The Sigma 1 Receptor as a Target for Disease-modifying Therapies in Parkinson's Disease

The Sigma-1 receptor (Sig-1R) is a protein involved in the transport of lipids and proteins between organelles within the cell. Impairment of these intracellular trafficking processes is believed to contribute to the demise of dopaminergic neurons and other types of neurons in Parkinson´s disease (PD). This project will evaluate the effects of compounds boosting the activity of Sig-1R in pre-clinical models of PD. We hypothesize that these compounds will have neuroprotective, neurorestorative, and anti-inflammatory properties.

Project Description: 
We shall use an intrastriatal 6-OHDA lesion as a pre-clinical model of PD. The study will consist of the following experiments:

Aim 1: We shall compare the neuroprotective and neurorestorative effects of two commercially available Sig-1R receptor agonists and one Sig-1R antagonist. Treatment with these compounds will start on the same day as the 6-OHDA lesion and will continue for either 7 or 35 days. 
Aim 2: Here we shall use a “delayed-start” design: the compound or doses found to be effective in the previous experiment will start to be administered at 7 days post-lesion. Treatment will continue for 35 days.
Aim 3: To verify the target specificity of the compounds, we shall apply 6-OHDA lesions and drug treatments to genetically engineered pre-clinical models lacking Sig-1R.

Relevance to Diagnosis/Treatment of Parkinson’s Disease:  
Several mechanisms contribute to the neurodegenerative process in PD, and an ideal disease-modifying therapy should be able to improve more than one mechanism. Based on a vast literature from other disease models, we hypothesize that Sig-1R agonists have the potential to do so.
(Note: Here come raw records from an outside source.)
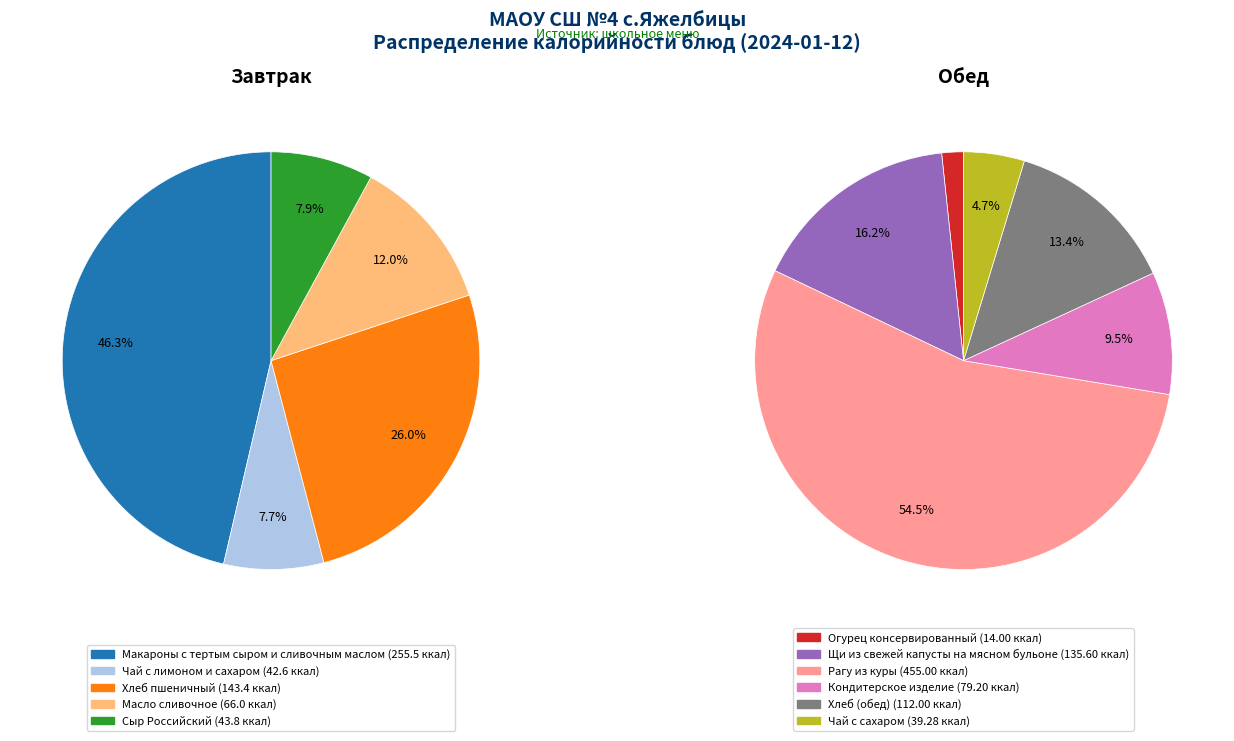

Rank the categories by value from lowest to highest.

Огурец консервированный, Чай с сахаром, Чай с лимоном и сахаром, Сыр Российский, Масло сливочное, Кондитерское изделие, Хлеб (обед), Щи из свежей капусты на мясном бульоне, Хлеб пшеничный, Макароны с тертым сыром и сливочным маслом, Рагу из куры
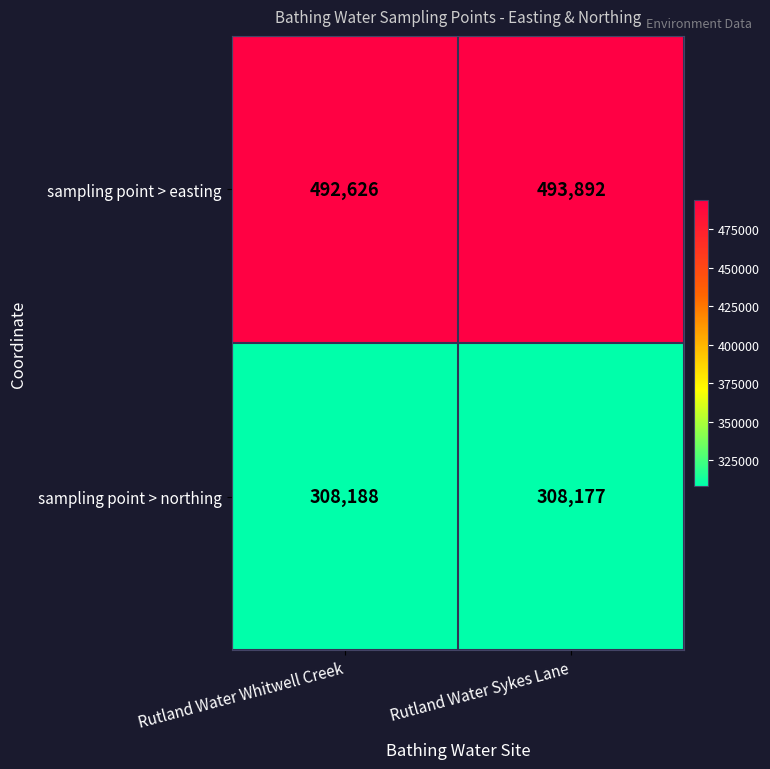

Rank the series at Rutland Water Whitwell Creek from highest to lowest value.

sampling point > easting, sampling point > northing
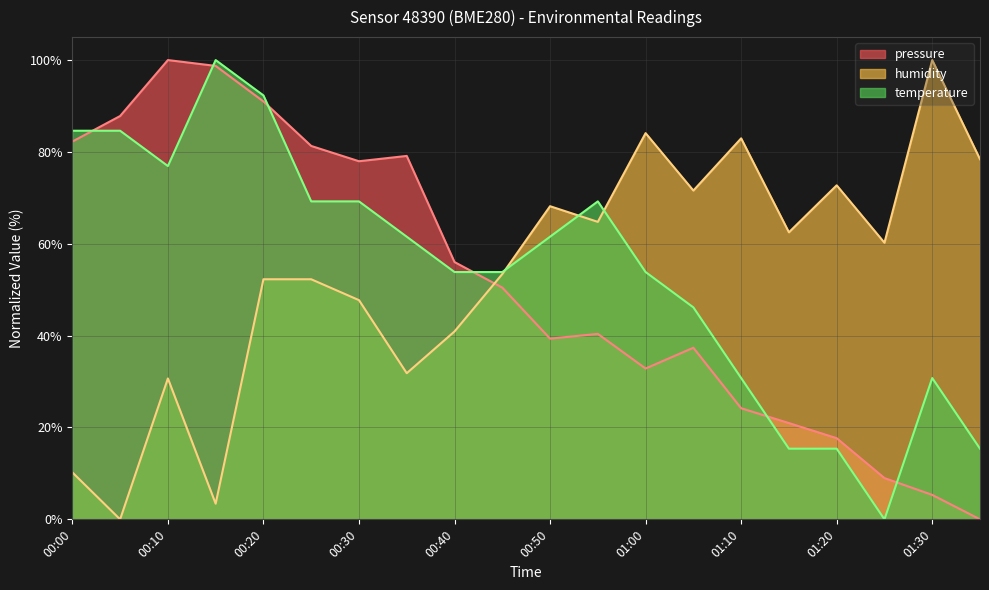

In temperature, how many points are lower than both neighbors (excluding endpoints)?

2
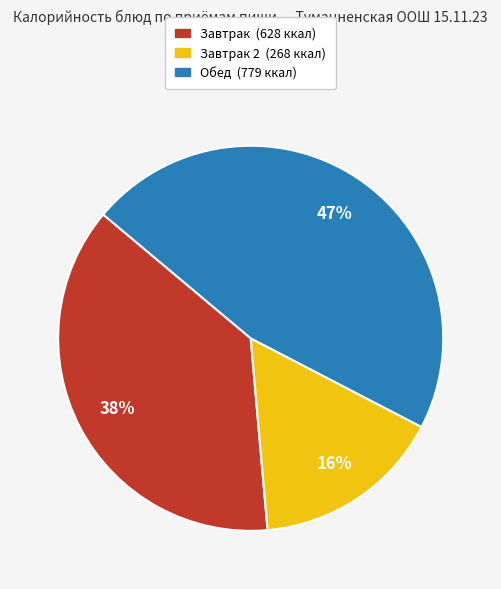

Is there a majority slice in this chart?

No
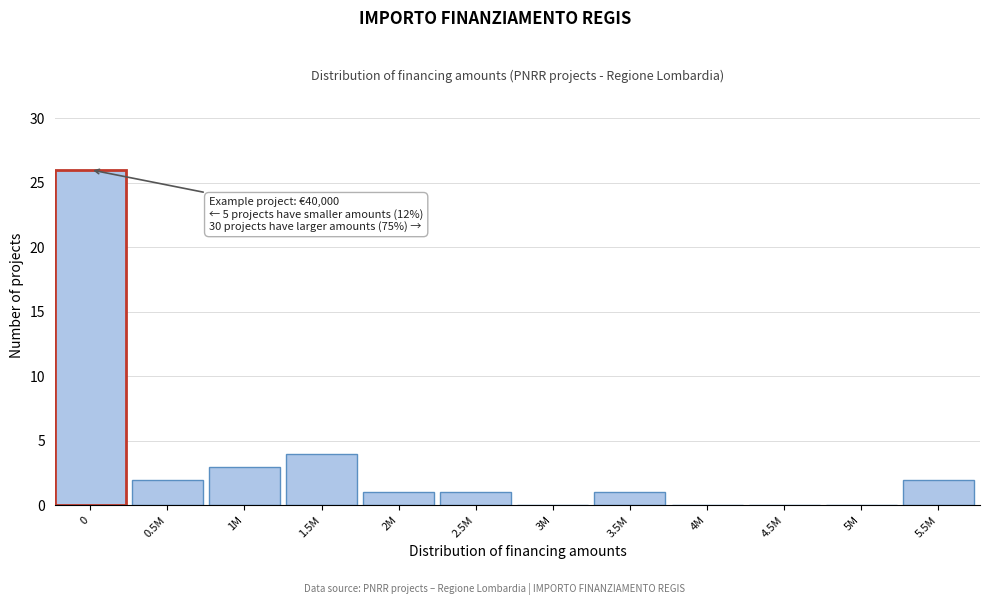

Reading left to right, list all the values displayed in this chart.

0=26	0.5M=2	1M=3	1.5M=4	2M=1	2.5M=1	3M=0	3.5M=1	4M=0	4.5M=0	5M=0	5.5M=2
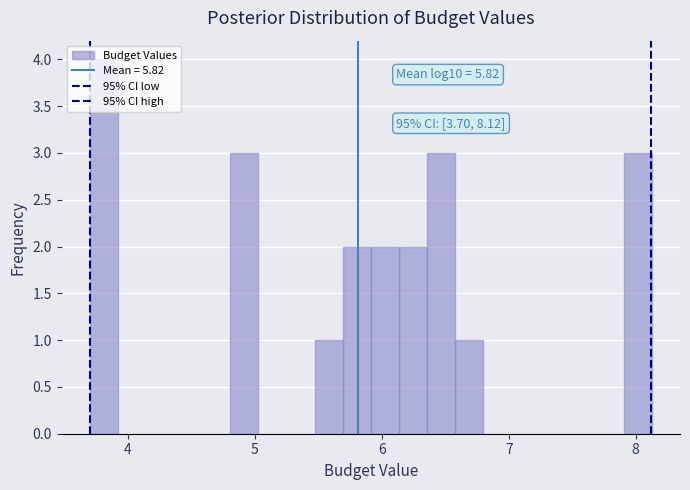

Around what value on the x-axis is the tallest bar? Give the approximate position of its centre, as read against the axis.

3.8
A successful implementation of our project will provide solid support to the idea that Sig-1R should be pursued as a target for disease-modifying therapies in PD.

Anticipated Outcome: 
We expect to define at least one Sig-1R treatment regimen that will protect nigral dopamine neurons from 6-OHDA-induced cell death, and/or promote axonal sprouting of their projections to the striatum. We expect these effects to correlate with a reduced activation of microglia in the affected brain regions. Moreover, we hypothesize that Sig-1R knockout pre-clinical models will be resistant to the neuroprotective/neurorestorative effects of Sig-1R agonist treatment.